Your instructions — Type out every entry again, character for character.

Supplied records —
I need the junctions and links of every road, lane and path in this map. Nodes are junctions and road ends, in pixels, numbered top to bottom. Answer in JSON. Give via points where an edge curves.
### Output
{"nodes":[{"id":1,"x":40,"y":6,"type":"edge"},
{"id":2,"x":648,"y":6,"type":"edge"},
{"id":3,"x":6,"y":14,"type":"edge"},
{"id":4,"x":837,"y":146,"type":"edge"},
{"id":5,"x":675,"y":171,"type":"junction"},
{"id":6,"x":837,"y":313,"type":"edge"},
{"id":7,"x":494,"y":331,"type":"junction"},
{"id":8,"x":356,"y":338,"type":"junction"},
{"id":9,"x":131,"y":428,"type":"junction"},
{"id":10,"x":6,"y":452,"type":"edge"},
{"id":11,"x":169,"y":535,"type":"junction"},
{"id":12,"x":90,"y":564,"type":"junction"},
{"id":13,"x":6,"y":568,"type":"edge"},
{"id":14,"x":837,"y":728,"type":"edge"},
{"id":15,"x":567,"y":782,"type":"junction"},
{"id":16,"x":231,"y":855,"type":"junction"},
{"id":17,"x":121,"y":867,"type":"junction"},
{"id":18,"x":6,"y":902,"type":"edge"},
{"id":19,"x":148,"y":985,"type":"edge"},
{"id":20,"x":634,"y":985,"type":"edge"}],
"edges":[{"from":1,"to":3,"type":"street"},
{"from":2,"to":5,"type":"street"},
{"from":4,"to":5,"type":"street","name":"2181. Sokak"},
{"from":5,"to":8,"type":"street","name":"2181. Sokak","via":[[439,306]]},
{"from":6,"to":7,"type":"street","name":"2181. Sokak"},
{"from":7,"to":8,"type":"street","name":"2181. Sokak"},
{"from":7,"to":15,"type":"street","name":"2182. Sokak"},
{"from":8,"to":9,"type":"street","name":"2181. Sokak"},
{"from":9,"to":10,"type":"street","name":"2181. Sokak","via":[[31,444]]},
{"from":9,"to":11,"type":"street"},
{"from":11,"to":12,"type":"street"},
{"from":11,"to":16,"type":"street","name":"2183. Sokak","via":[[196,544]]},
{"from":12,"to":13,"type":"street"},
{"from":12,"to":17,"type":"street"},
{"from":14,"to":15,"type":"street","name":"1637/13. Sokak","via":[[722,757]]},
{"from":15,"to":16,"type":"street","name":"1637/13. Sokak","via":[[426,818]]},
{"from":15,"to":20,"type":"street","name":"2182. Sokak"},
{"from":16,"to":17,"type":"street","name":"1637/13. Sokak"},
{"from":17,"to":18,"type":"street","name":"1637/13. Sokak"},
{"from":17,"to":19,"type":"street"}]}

Result below —
I need the junctions and links of every road, lane and path in this map. Nodes are junctions and road ends, in pixels, numbered top to bottom. Answer in JSON. Give via points where an edge curves.
### Output
{"nodes":[{"id":1,"x":40,"y":6,"type":"edge"},
{"id":2,"x":648,"y":6,"type":"edge"},
{"id":3,"x":6,"y":14,"type":"edge"},
{"id":4,"x":837,"y":146,"type":"edge"},
{"id":5,"x":675,"y":171,"type":"junction"},
{"id":6,"x":837,"y":313,"type":"edge"},
{"id":7,"x":494,"y":331,"type":"junction"},
{"id":8,"x":356,"y":338,"type":"junction"},
{"id":9,"x":131,"y":428,"type":"junction"},
{"id":10,"x":6,"y":452,"type":"edge"},
{"id":11,"x":169,"y":535,"type":"junction"},
{"id":12,"x":90,"y":564,"type":"junction"},
{"id":13,"x":6,"y":568,"type":"edge"},
{"id":14,"x":837,"y":728,"type":"edge"},
{"id":15,"x":567,"y":782,"type":"junction"},
{"id":16,"x":231,"y":855,"type":"junction"},
{"id":17,"x":121,"y":867,"type":"junction"},
{"id":18,"x":6,"y":902,"type":"edge"},
{"id":19,"x":148,"y":985,"type":"edge"},
{"id":20,"x":634,"y":985,"type":"edge"}],
"edges":[{"from":1,"to":3,"type":"street"},
{"from":2,"to":5,"type":"street"},
{"from":4,"to":5,"type":"street","name":"2181. Sokak"},
{"from":5,"to":8,"type":"street","name":"2181. Sokak","via":[[439,306]]},
{"from":6,"to":7,"type":"street","name":"2181. Sokak"},
{"from":7,"to":8,"type":"street","name":"2181. Sokak"},
{"from":7,"to":15,"type":"street","name":"2182. Sokak"},
{"from":8,"to":9,"type":"street","name":"2181. Sokak"},
{"from":9,"to":10,"type":"street","name":"2181. Sokak","via":[[31,444]]},
{"from":9,"to":11,"type":"street"},
{"from":11,"to":12,"type":"street"},
{"from":11,"to":16,"type":"street","name":"2183. Sokak","via":[[196,544]]},
{"from":12,"to":13,"type":"street"},
{"from":12,"to":17,"type":"street"},
{"from":14,"to":15,"type":"street","name":"1637/13. Sokak","via":[[722,757]]},
{"from":15,"to":16,"type":"street","name":"1637/13. Sokak","via":[[426,818]]},
{"from":15,"to":20,"type":"street","name":"2182. Sokak"},
{"from":16,"to":17,"type":"street","name":"1637/13. Sokak"},
{"from":17,"to":18,"type":"street","name":"1637/13. Sokak"},
{"from":17,"to":19,"type":"street"}]}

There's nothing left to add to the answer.